U.S. Customs and Border Protection data shows more than 10,000 pounds of fentanyl has been seized along the southwest border this year alone. Officials believe this year may surpass last fiscal year — and unlike in the past, officers say some fentanyl trying to get past border checkpoints looks like Skittles or SweeTarts.

Just 2 milligrams of fentanyl — roughly 10 to 15 grains of table salt — is enough to kill.  

An overdose shook Shaunna Jacobs awake from her addiction to prescription pills — heroin and fentanyl. 

"I was all alone, everyone was asleep and I woke up all by myself and it really scared me," she said. 

Now four years clean, she's worried about "rainbow fentanyl," a trend on the rise that warranted a warning from the Drug Enforcement Agency.

The DEA and law enforcement officers reported seizing the brightly colored fentanyl in at least 21 states.

"We consider it a deliberate effort by the traffickers to drive addiction amongst young kids and adults," DEA Special Agent Orville Greene said. 

Greene says he seized the first batch of rainbow fentanyl in mid-August. 

On the Arizona-Mexico border, Nogales Port of Entry Director Michael Humphries says in the last month they've confiscated at least five loads of rainbow fentanyl.
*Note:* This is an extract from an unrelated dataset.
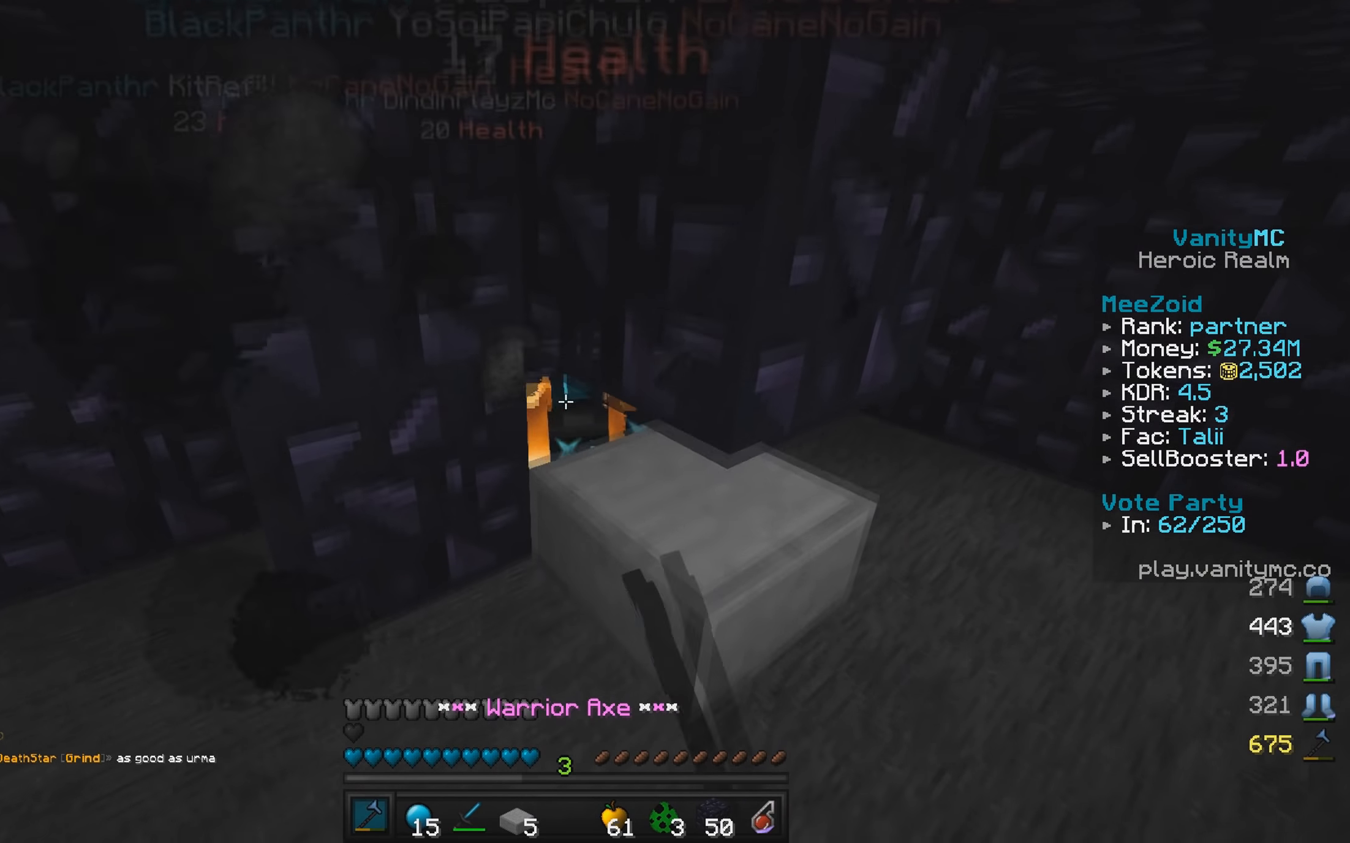
{"keys": [], "mouse": ["left"], "events": []}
He worries the dangerous drug will land in the wrong hands.

"A younger child that doesn't know, that sees it on the nightstand of a parent or a brother or sister — it's very concerning," Humphries said. "They may think it's candy. "

Customs and Border Protection officers' K-9s and X-ray machines help track down the deadly drug at the southern border.

Officers have found rainbow fentanyl on people, in various parts of vehicles, even in the air intake of a motorcycle. 

Officials say their biggest seizure at the Nogales Port of Entry was 47,000 rainbow fentanyl pills. 

The colorful drug comes in various shapes and sizes including pills, powder and blocks that resemble sidewalk chalk — the product of the Sinaloa and Jalisco drug cartels.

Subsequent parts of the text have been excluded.